▸ **CONSEGNA**
Scrivi il seguito del testo sulla morte del giovane scalatore Tito Traversa, cominciando subito dopo la sua ultima frase.

▸ **TESTO DI PARTENZA**
------

Tito Traversa era una promessa del climbing italiano.

12 anni, mani piccole ma forti che si arrampicavano nude alle pareti delle montagne, sembrava uno stambecco Tito.

Poi la disgrazia.

Era partito per Orpierre in Francia, con altri allievi della scuola di climbing Beside per allenamenti. Martedì stava arrampicandosi su una aprete verticale, era con degli istruttori e le attrezzature non erano le sue. Un fermo cede la corda di sicurezza vola, e Tito cade da un’altezza di 20 metri e sbatte violentemente la testa.

La corsa all’ospedale di Grenoble, Tito è in Coma.

I genitori Giovanni e Barbara accorrono, Tito non riprende conoscenza, per un fatale errore, di quelli che capitano, ma raramente, perché arrampicarsi non è uno sport in fondo così pericoloso (per un professionista ed in condizioni di assoluta sicurezza).

Tito muore senza mai risvegliarsi, il 5 luglio, venerdì.

Lo annunciano i genitori, che annunciano anche di avere acconsentito all’espianto degli organi.

------

▸ **RIGHE FORNITE**
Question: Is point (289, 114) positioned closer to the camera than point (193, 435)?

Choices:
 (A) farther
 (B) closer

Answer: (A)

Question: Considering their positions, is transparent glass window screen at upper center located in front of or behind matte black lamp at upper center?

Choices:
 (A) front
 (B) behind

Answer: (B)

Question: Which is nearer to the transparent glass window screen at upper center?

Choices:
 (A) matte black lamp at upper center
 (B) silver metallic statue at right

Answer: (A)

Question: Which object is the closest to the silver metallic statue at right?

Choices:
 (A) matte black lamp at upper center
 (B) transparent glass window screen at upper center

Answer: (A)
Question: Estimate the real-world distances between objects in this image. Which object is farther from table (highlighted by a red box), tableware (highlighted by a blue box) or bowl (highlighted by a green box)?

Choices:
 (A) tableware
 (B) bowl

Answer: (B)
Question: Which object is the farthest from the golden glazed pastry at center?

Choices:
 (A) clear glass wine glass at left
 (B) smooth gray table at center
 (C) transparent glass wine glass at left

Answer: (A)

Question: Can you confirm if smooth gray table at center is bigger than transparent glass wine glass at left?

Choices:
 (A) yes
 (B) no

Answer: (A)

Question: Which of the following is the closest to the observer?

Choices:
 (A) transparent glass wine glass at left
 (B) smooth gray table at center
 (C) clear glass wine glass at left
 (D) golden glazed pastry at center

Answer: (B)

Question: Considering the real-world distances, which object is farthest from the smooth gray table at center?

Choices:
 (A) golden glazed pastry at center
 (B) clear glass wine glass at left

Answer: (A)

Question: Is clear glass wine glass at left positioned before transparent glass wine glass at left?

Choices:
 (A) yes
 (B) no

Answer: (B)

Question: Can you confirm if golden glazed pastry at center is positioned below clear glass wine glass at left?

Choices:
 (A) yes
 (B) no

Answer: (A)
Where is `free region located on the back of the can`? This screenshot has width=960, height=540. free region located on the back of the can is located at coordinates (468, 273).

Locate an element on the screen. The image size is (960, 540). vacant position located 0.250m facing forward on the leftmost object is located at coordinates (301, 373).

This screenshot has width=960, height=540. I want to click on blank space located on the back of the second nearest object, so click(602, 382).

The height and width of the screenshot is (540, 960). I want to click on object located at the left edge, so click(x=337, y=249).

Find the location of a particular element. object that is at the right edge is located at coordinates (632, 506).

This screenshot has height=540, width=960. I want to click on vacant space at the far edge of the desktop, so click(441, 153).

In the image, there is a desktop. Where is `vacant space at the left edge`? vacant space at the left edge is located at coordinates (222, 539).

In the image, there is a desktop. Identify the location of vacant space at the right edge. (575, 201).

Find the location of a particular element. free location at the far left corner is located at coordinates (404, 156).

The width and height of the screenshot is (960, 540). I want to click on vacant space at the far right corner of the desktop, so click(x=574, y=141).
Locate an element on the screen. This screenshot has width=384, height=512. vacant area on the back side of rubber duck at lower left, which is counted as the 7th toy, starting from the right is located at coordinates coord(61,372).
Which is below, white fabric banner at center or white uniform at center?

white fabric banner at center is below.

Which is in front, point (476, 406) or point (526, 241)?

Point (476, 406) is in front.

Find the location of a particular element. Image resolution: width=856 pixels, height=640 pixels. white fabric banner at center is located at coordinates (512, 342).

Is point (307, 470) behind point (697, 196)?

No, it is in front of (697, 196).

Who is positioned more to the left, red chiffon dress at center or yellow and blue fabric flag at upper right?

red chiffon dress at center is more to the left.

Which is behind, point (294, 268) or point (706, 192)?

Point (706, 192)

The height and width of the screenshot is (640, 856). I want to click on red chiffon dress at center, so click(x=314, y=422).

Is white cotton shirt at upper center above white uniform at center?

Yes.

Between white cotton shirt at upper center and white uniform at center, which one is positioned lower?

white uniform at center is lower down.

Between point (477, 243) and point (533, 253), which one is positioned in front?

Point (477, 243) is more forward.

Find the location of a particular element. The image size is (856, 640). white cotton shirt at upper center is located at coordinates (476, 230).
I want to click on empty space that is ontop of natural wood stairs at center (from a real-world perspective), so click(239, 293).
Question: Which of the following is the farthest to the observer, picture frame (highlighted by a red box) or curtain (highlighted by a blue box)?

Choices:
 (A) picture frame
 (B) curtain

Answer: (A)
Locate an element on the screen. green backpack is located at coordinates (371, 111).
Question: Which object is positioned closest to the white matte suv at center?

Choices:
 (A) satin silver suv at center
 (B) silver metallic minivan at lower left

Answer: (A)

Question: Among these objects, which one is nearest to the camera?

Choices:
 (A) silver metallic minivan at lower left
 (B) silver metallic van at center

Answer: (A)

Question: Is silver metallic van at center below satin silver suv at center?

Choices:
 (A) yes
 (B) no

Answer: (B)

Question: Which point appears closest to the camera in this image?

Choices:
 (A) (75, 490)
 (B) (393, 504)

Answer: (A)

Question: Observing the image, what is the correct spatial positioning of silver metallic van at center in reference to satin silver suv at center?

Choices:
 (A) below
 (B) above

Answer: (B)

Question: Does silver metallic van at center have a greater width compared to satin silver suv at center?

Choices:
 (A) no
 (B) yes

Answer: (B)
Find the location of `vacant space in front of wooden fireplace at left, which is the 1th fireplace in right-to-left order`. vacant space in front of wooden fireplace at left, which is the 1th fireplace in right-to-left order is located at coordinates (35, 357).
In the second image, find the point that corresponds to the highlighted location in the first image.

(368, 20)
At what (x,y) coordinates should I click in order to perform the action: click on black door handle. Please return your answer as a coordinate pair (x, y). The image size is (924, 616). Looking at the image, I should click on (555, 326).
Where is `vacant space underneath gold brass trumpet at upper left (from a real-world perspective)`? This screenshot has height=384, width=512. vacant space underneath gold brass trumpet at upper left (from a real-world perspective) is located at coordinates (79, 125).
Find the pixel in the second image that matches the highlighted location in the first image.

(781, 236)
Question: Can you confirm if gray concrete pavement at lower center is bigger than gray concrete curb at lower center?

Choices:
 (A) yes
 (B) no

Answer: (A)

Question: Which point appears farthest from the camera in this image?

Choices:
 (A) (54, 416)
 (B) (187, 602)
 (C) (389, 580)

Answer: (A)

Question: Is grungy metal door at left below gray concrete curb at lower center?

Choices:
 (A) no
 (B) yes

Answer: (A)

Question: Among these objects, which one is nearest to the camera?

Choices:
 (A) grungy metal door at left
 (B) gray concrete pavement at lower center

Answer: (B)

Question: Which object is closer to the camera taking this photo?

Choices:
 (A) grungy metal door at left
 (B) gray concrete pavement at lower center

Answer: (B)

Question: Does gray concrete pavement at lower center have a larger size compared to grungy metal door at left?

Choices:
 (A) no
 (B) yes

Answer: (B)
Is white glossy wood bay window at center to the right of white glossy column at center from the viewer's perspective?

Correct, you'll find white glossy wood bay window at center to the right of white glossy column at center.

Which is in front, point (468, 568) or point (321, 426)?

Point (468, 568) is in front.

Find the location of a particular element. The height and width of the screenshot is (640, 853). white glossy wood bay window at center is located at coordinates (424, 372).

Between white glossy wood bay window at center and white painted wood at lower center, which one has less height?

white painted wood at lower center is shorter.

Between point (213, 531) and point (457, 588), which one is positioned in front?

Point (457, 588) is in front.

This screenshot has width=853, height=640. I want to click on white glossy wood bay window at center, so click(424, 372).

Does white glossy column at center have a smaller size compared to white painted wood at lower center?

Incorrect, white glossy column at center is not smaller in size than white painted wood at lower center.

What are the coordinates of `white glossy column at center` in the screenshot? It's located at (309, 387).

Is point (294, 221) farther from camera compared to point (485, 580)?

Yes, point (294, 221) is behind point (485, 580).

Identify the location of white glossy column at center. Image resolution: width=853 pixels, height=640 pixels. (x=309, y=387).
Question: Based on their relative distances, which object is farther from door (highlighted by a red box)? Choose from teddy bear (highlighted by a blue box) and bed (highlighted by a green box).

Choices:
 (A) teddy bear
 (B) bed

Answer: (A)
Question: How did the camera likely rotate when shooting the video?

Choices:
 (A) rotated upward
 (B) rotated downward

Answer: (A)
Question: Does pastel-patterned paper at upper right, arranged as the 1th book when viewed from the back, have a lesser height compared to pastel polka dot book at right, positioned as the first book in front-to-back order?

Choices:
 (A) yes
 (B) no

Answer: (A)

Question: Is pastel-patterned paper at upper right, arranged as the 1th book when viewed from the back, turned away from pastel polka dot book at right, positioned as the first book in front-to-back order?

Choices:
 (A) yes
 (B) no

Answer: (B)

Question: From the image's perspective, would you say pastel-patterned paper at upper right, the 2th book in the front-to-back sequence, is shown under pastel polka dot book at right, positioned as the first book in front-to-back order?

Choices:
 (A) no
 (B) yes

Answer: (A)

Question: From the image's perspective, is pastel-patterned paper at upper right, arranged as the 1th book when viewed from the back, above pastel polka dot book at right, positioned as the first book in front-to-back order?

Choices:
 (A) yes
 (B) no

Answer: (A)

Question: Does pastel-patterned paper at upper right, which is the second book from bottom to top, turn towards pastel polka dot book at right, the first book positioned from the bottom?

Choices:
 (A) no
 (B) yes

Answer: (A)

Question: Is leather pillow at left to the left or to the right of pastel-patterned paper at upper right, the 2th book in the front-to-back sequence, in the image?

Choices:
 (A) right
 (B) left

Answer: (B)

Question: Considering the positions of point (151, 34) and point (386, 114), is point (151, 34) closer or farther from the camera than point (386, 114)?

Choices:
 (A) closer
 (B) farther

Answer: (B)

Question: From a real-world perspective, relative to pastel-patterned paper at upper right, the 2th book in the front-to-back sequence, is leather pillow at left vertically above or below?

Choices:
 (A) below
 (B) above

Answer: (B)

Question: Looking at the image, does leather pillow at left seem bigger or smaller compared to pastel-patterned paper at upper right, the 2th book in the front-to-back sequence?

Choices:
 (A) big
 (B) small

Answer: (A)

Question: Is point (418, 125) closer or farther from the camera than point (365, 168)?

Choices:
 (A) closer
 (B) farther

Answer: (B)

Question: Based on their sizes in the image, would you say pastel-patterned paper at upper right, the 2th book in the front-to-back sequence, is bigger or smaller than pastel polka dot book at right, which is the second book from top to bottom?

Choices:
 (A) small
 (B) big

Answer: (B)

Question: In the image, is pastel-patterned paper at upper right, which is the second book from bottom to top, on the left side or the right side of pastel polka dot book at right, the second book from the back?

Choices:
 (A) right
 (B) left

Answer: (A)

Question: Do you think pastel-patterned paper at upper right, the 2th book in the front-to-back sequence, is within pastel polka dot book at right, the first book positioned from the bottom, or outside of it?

------

▸ **SOLUZIONE**
Il piccolo Tito con Adam Ondra, campione di climbing ceco

Il nostro piccolo grande Tito è ora un angelo e ha donato i suoi organi affinché altri ragazzi possano vivere. Resterà per sempre nei cuori del suo papà e della sua mamma“, le parole del padre, Giovanni Traversa, che risponde anche alle domande di chi gli chiede se non si senta in qualche modo pentito, di avere iniziato il figlio a questo sport.

Giovanni risponde con fermezza, non si sente affatto pentito, vuole soltanto capire cosa sia andato storto in quella arrampicata fatale.

Pentirsi? E poi di cosa, mi chiedo io. Di avere fatto diventare realtà i sogni del proprio figlio? Di non essere andato lui, Giovanni, al posto di Tito agli allenamenti con gli allievi della scuola? Di non avergli consigliato uno sport meno pericoloso, che ne so le freccette? O magari di averlo fatto restare a casa, così non gli succede niente.

Possono i genitori impedire che non succeda mai niente ad un figlio per amore? Magari si potesse, la vita sarebbe per tutti più tranquilla.

Ma non si può, la vita è questa. Tito aveva un sogno, si arrampicava da piccolissimo, faceva delle cose incredibili già a otto anni, come dice Giovanni stesso. Tito si è arrampicato, un fermo ha ceduto, una tragica fatalità.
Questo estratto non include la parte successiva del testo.